つぶやき

海戦型
 
ロマンとリアリティの話
久しぶりに、やはりどうでもいい話。
ちらっと、ロマンとリアリティは両立しない的な話を聞いてちょっとばかし自分の考えを纏めようかと。

ロマンという言葉はすなわちロマンスであり、空想というか理想のようなものを作品に押し出すもの……という事でよいのでしょうか。ロマンスと言えばラブロマンスを思い浮かべますが、浪漫と漢字で書くと「男の浪漫」なんて言葉もあり、そっちで書くと大分違って聞こえますね。

個人的にはロマンとは、「こうしたい!」「こんなことをやりたい!」という強い欲求を何らかの方法で形にすることだと個人的には思っています。完成されたこれ、というイメージがロマンなのか、それを形にするところまではロマンに含まれるのか、といった疑問もありますが、イメージはだいたいそんな感じですよね

話を戻しまして、言葉を見る限りは、リアリティはロマンを駆逐してロマンの入る余地をなくしてしまう、というニュアンスに私には見えました。ネット上の短い文章から意図を感じ取るのは難しいので違うかもしれませんが、私はそう解釈しました。
でも、本当にそうでしょうか。私はリアリティ思考で話を作ったとしても、ロマンは発生すると思います。

要はそのロマンを成立させるための下地をどんだけ作ったか、準備をしたのか、こうしたいというイメージと物語の整合性や雰囲気を予めどれだけ考えていたのか、すなわちロマンにどれだけの情熱を注いだかが結局重要なのではないでしょうか。ロマンの持つ光とは、決して非現実的な領域でしか発生しないものではないと思います。

ロマン武器って言葉、ありますよね。見た目重視、機能の一点だけ重視で実用性を無視した武器です。でも、これにも二種類あります。

ポンと出てきただけのカッコつけ武器で、後から見た人が「効率的じゃない」と言うパターン。
もう一つは、創作世界の人が非効率であることなど百も承知で本気で作っちゃったパターン。

多分、リアリティがロマンを潰すという考えは前者なんですよね。それを言っちゃあおしまいよ、ってなことです。ではもしもその武器が下記の経緯を経て作られたものだったとしたら?そこには効率、非効率を超えた人の本気が籠っています。そしてそんな馬鹿武器を使いこなす人が出てくると。ロマンじゃないですか。

---*---

# 作業指示
[1] 本文では、ロマン武器をどのような武器だと説明しているか。
[2] 行のうち、「locality: NE slopes」を含む行から最後の行までを、両端も含めて一字一句変えずに書き写せ。
本文と行は互いに無関係である。

---*---

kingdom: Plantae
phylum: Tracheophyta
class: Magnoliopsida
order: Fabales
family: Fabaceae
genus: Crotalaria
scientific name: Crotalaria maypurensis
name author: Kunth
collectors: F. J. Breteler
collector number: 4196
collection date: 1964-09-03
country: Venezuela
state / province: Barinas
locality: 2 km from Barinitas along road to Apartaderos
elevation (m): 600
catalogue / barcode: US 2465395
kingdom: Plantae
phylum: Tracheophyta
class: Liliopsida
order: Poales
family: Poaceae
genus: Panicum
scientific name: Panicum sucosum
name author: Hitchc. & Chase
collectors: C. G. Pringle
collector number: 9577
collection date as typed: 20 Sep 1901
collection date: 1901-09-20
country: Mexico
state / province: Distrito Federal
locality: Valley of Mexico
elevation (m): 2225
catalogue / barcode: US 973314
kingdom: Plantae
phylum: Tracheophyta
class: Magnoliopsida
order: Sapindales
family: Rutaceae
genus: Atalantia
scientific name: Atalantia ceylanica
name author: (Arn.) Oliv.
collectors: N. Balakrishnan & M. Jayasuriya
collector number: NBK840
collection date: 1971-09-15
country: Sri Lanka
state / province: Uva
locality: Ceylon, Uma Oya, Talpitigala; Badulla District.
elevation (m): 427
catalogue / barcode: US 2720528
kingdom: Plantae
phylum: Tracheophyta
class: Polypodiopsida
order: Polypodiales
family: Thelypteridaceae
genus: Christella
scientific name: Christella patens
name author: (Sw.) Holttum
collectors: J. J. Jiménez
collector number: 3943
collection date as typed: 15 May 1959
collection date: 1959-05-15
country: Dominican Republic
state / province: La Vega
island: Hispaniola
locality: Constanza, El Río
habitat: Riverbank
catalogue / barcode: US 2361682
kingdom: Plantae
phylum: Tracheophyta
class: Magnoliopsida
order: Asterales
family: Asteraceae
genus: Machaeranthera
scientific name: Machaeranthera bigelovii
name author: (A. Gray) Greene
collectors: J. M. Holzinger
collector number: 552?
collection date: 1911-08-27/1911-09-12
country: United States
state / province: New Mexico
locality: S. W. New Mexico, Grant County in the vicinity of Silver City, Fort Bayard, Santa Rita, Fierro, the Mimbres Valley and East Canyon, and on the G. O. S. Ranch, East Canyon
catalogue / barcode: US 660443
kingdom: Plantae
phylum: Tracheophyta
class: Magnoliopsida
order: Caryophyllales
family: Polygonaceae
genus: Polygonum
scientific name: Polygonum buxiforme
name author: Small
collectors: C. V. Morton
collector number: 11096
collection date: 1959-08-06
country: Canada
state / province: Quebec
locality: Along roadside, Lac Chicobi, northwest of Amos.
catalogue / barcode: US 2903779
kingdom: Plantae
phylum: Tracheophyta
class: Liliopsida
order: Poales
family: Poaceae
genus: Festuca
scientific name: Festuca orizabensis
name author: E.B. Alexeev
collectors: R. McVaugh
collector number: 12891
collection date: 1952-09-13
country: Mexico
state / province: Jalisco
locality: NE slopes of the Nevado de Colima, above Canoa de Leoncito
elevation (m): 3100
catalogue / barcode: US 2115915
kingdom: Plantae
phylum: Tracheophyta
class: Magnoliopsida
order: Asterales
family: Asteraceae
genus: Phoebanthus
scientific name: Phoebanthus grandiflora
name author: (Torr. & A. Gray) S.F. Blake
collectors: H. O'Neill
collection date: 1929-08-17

---*---

# 作業ごとの出力
[1] 見た目重視、機能の一点だけ重視で実用性を無視した武器。

[2]
locality: NE slopes of the Nevado de Colima, above Canoa de Leoncito
elevation (m): 3100
catalogue / barcode: US 2115915
kingdom: Plantae
phylum: Tracheophyta
class: Magnoliopsida
order: Asterales
family: Asteraceae
genus: Phoebanthus
scientific name: Phoebanthus grandiflora
name author: (Torr. & A. Gray) S.F. Blake
collectors: H. O'Neill
collection date: 1929-08-17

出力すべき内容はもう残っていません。